A las siete de la mañana una patrulla de la Dirección General de Transporte y Tránsito Terrestre (Digesett), recogiendo a los motociclistas como si fueran una amenaza nacional.
Nosotros constantemente criticamos el accionar de motociclistas, por la forma temeraria de manejar, pero los que salen antes de las 7:00 AM y después de esta hora de sus casas, son personas trabajadoras, en la mayoría de los casos, mensajeros de empresas.
En esa redada observé a dos patrullas motorizadas de la Digesett que actuaban como “avanzadas”, un camión de los que usa la Dirección General de Migración (DGM) para transportar a los extranjeros ilegales y una camioneta de la Policía Nacional.
Y lo malo no es que hagan las redadas, en caso de que estén buscando un objetivo específico, el caso es que como si se tratara de un atraco, despojan la motocicleta de su propietario y sin buscar documentos, sin pedir nada, lo montan en el camión, como si fuera un delincuente, y estoy seguro que algunos de los miembros de esas patrullas son más malhechor, más delincuente que el que llevan detenido.
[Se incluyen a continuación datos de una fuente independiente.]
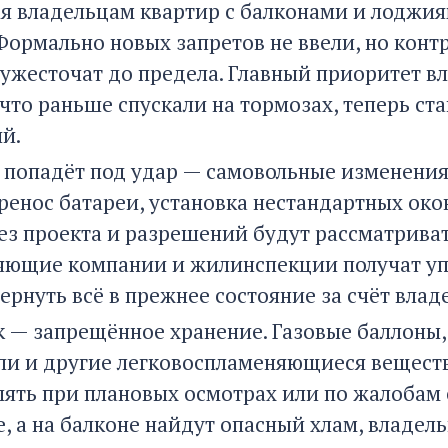
ая владельцам квартир с балконами и лоджия
Формально новых запретов не ввели, но конт
ужесточат до предела. Главный приоритет в
 что раньше спускали на тормозах, теперь с
й.
о попадёт под удар — самовольные изменения
ренос батареи, установка нестандартных око
ез проекта и разрешений будут рассматриват
яющие компании и жилинспекции получат уп
ернуть всё в прежнее состояние за счёт влад
к — запрещённое хранение. Газовые баллоны, 
ли и другие легковоспламеняющиеся веществ
лять при плановых осмотрах или по жалобам 
, а на балконе найдут опасный хлам, владел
Es un maltrato constante al hombre de trabajo, veo, en algunos casos, que se está empujando a hombres de trabajo a delinquir, porque en vez de protegerlos, son reprimidos.
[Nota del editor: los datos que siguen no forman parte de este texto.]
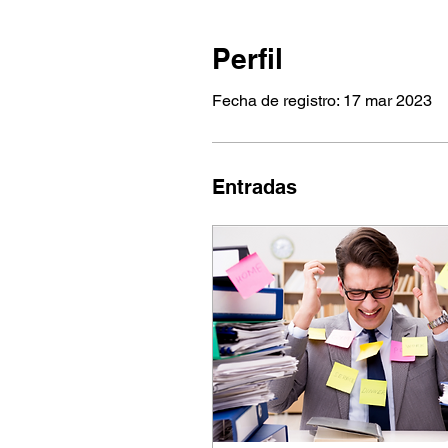
Perfil
Fecha de registro: 17 mar 2023
Entradas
Hemos visto en las redes sociales muchos casos, donde el motociclista es detenido, y sin mediar palabras, lo despojan de la motocicleta y se las llevan. No les preguntan si tiene documentos. El motorista no sabe las razones de por qué se lo llevan, ya que tienen sus papeles en orden.
Esa acción conlleva un gasto para un pobre hombre, un mensajero que no anda con un peso, pero que muchas veces, tampoco dejó nada para la comida de su casa.
Esa acción de la Digesett da impotencia, da rabia. Es el momento cuando a un hombre, sin importar lo armado que esté el agente o las agentes, se le olvida y puede pasar muchas desgracias, pero al parecer a las autoridades nada de eso le importa, solo la multa que debe pagar el pobre mensajero o empleado que no gana para comprar un vehículo de cuatro gomas y se le esconde al pago de pasajes con una motocicleta.
La Digesett, es convertida en recolectora de dinero, y no fue creada para eso. Fue creada para organizar el tránsito, para ayudar al conductor, para evitar que el chofer se meta en vía contraria por desconocimiento, pase el semáforo en rojo.
En fin, la Digesett fue creada para evitar que el conductor viole la ley de Tránsito, pero ahora es lo contrario, ahora se esconden y hasta te provocan para que violes la Ley, porque lo que les interesa es ponerte la multa.
Hemos visto denuncias de personas que tienen multas sin nunca haber tenido ni una bicicleta, pero lo peor es que hay que pagarla.
Una señora denunció en las redes sociales que una hija suya de 18 años, tiene una multa de la Digesett de cuando tenía dos años de nacida. Eso no es cuento, es verdad.
Tengo una sobrina que nunca manejó, más bien ni sabía, y ya de adulta, estudia medicina, se casa y se decide aprender a manejar y obtener su licencia de conducir, y cuando va a pagar los impuestos le dicen que tenía una multa desde cuando era una niña.
Mi sobrina, del coraje e ingenuidad que aún conservaba, se puso morada, y solo atendía a hacerme una pregunta. ¿Tío, y cómo es posible?
Entonces, esa falta de credibilidad de la Digesett debe ser atendida por sus funcionarios, porque nadie les cree cuando un ciudadano sin vehículo, que no reside en el país, aparece en el sistema hasta con 40 multas.
Ese es un cargo pasajero, como otros, pues hagan buena función, porque mañana, usted y los suyos, pueden ser tratados igual o peor a como ustedes tratan a la ciudadanía, que es posible que tengan más cualidades humanas que ustedes.